◆ Exercise brief
Produce word for word the lines of the data below running from the one that has "dark object in" to the one that has "the young woman at bbox=(100, 370, 243, 609)", inclusive, and no others.

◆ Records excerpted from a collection
[Start of Attachment]

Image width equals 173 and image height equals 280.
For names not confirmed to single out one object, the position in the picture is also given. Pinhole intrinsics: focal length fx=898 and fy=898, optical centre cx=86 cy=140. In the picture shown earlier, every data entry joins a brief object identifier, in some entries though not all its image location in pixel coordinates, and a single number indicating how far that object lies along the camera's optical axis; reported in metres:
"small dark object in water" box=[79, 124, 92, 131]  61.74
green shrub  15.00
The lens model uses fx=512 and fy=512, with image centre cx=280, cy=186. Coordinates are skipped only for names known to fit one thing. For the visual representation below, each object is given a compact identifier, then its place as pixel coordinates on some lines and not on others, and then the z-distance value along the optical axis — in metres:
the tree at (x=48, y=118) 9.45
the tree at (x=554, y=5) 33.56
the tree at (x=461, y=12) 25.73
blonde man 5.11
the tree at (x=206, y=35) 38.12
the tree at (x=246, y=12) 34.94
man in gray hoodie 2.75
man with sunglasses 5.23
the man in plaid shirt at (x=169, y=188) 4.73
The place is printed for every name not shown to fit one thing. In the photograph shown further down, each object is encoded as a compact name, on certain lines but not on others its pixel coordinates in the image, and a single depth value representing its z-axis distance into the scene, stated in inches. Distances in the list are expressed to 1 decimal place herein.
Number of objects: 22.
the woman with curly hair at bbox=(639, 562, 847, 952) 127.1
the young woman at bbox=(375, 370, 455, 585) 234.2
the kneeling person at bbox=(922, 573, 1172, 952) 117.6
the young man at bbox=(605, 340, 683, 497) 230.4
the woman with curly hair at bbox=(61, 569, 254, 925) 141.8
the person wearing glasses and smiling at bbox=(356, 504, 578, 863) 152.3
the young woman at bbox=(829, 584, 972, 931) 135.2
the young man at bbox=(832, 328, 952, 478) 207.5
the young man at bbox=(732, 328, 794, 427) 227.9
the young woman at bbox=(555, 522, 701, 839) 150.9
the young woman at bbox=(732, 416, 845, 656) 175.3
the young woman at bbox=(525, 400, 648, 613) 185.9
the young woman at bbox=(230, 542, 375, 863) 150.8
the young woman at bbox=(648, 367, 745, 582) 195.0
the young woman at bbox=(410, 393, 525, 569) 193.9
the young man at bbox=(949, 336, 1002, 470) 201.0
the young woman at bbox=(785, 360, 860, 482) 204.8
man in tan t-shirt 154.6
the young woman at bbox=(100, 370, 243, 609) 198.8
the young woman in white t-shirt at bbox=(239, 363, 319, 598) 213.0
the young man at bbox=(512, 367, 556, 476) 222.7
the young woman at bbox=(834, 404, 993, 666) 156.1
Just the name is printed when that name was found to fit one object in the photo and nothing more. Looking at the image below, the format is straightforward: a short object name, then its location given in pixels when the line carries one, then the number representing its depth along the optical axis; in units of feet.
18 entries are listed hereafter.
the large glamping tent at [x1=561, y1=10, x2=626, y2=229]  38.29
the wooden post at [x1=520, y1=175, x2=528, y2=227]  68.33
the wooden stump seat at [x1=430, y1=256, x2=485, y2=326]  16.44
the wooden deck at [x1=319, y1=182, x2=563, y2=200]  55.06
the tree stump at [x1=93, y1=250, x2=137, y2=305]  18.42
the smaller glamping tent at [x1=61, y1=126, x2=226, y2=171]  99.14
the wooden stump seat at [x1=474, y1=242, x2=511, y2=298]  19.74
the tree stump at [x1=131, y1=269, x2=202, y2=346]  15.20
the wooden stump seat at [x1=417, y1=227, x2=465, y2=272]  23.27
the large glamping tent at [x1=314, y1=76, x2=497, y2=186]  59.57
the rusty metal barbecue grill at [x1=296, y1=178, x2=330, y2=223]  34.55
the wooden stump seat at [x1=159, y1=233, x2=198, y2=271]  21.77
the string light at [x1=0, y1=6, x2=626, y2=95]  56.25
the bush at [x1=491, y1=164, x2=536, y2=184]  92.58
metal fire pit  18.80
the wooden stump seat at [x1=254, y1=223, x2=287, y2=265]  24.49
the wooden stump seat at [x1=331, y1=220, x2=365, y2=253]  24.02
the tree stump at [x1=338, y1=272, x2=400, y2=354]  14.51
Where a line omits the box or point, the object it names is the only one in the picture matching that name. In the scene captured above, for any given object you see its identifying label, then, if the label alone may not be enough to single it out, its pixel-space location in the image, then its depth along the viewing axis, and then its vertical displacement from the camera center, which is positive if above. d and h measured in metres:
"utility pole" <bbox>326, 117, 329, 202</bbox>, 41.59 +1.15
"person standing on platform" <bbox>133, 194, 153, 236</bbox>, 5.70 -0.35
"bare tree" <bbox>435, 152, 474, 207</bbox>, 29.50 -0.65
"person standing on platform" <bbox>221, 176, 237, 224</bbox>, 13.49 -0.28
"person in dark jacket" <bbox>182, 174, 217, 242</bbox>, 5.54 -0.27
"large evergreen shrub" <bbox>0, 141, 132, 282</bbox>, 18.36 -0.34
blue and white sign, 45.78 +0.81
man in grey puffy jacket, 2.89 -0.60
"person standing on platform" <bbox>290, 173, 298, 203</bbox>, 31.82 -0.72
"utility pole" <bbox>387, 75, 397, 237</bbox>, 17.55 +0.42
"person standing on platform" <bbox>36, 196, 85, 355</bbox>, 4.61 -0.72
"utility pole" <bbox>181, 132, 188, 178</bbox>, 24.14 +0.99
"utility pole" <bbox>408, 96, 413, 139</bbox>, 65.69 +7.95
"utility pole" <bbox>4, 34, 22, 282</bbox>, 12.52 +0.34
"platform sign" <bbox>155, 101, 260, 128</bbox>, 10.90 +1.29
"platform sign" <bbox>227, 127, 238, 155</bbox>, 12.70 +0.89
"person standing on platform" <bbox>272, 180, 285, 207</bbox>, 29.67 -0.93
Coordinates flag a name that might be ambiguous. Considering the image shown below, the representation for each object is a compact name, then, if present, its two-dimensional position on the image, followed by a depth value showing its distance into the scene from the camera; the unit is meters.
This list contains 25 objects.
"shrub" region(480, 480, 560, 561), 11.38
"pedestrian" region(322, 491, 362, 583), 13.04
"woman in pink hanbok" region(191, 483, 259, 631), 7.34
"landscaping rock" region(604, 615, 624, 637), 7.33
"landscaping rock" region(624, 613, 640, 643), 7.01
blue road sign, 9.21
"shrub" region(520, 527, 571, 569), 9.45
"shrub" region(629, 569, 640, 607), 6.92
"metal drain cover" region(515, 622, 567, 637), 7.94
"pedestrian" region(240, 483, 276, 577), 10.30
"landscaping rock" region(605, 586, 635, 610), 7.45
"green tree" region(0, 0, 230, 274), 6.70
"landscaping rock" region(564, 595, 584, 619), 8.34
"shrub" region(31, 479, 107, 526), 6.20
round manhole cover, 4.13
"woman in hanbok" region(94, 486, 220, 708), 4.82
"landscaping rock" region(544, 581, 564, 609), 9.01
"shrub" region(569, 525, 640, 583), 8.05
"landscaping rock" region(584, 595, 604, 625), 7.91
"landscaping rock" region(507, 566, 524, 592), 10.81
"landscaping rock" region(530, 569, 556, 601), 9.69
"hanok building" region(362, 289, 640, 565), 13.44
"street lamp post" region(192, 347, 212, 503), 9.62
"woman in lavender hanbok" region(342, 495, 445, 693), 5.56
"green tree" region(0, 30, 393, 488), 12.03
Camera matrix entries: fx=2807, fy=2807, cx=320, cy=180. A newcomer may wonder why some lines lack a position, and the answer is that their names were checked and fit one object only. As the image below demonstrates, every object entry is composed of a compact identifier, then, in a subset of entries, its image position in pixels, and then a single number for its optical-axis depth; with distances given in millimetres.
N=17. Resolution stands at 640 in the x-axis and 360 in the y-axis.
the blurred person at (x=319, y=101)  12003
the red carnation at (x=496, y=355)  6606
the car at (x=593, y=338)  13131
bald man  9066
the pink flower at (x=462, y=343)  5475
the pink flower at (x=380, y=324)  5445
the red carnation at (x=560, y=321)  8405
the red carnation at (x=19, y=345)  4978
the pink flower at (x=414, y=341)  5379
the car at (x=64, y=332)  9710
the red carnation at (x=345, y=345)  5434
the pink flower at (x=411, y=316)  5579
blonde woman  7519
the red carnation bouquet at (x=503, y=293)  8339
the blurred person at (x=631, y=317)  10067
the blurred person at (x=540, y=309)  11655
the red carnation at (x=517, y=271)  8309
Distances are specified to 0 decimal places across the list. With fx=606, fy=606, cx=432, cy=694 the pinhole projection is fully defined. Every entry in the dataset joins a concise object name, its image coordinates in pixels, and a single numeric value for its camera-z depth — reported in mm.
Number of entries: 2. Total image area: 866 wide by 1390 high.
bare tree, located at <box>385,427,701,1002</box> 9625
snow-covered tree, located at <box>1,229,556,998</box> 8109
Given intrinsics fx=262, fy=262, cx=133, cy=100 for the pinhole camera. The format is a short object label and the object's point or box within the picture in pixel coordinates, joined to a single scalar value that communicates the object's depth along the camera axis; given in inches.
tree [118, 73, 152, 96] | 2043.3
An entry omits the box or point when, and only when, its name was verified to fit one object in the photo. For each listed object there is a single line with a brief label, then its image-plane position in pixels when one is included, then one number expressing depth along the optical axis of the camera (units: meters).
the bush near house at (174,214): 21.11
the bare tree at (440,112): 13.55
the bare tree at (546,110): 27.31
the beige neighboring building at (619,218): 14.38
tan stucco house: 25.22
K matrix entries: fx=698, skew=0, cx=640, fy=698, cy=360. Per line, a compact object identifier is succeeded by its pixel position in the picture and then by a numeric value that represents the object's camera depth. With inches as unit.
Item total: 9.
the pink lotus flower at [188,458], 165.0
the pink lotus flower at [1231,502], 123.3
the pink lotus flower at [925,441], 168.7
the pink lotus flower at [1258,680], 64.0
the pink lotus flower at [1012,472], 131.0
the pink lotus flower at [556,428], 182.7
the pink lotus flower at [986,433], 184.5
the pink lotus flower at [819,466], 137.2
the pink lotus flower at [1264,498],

[End of Attachment]

◆ Task output
"small dark object in water" box=[79, 124, 92, 131]  61.74
green shrub  15.00
The lens model uses fx=512 and fy=512, with image centre cx=280, cy=186. Coordinates are skipped only for names known to fit one thing. For the visual representation below, each object is given a compact identifier, then its place as pixel coordinates on some lines and not on others, and then the z-distance value along the optical axis — in metres:
the tree at (x=48, y=118) 9.45
the tree at (x=554, y=5) 33.56
the tree at (x=461, y=12) 25.73
blonde man 5.11
the tree at (x=206, y=35) 38.12
the tree at (x=246, y=12) 34.94
man in gray hoodie 2.75
man with sunglasses 5.23
the man in plaid shirt at (x=169, y=188) 4.73
The place is printed for every name not shown to fit one thing. In the photograph shown further down, each object is encoded as a compact name, on certain lines but not on others its pixel coordinates in the image, and a single depth value representing its z-axis distance into the scene, stated in inches. Distances in the list are expressed to 1 decimal place herein.
Number of objects: 22.
the woman with curly hair at bbox=(639, 562, 847, 952) 127.1
the young woman at bbox=(375, 370, 455, 585) 234.2
the kneeling person at bbox=(922, 573, 1172, 952) 117.6
the young man at bbox=(605, 340, 683, 497) 230.4
the woman with curly hair at bbox=(61, 569, 254, 925) 141.8
the person wearing glasses and smiling at bbox=(356, 504, 578, 863) 152.3
the young woman at bbox=(829, 584, 972, 931) 135.2
the young man at bbox=(832, 328, 952, 478) 207.5
the young man at bbox=(732, 328, 794, 427) 227.9
the young woman at bbox=(555, 522, 701, 839) 150.9
the young woman at bbox=(732, 416, 845, 656) 175.3
the young woman at bbox=(525, 400, 648, 613) 185.9
the young woman at bbox=(230, 542, 375, 863) 150.8
the young woman at bbox=(648, 367, 745, 582) 195.0
the young woman at bbox=(410, 393, 525, 569) 193.9
the young man at bbox=(949, 336, 1002, 470) 201.0
the young woman at bbox=(785, 360, 860, 482) 204.8
man in tan t-shirt 154.6
the young woman at bbox=(100, 370, 243, 609) 198.8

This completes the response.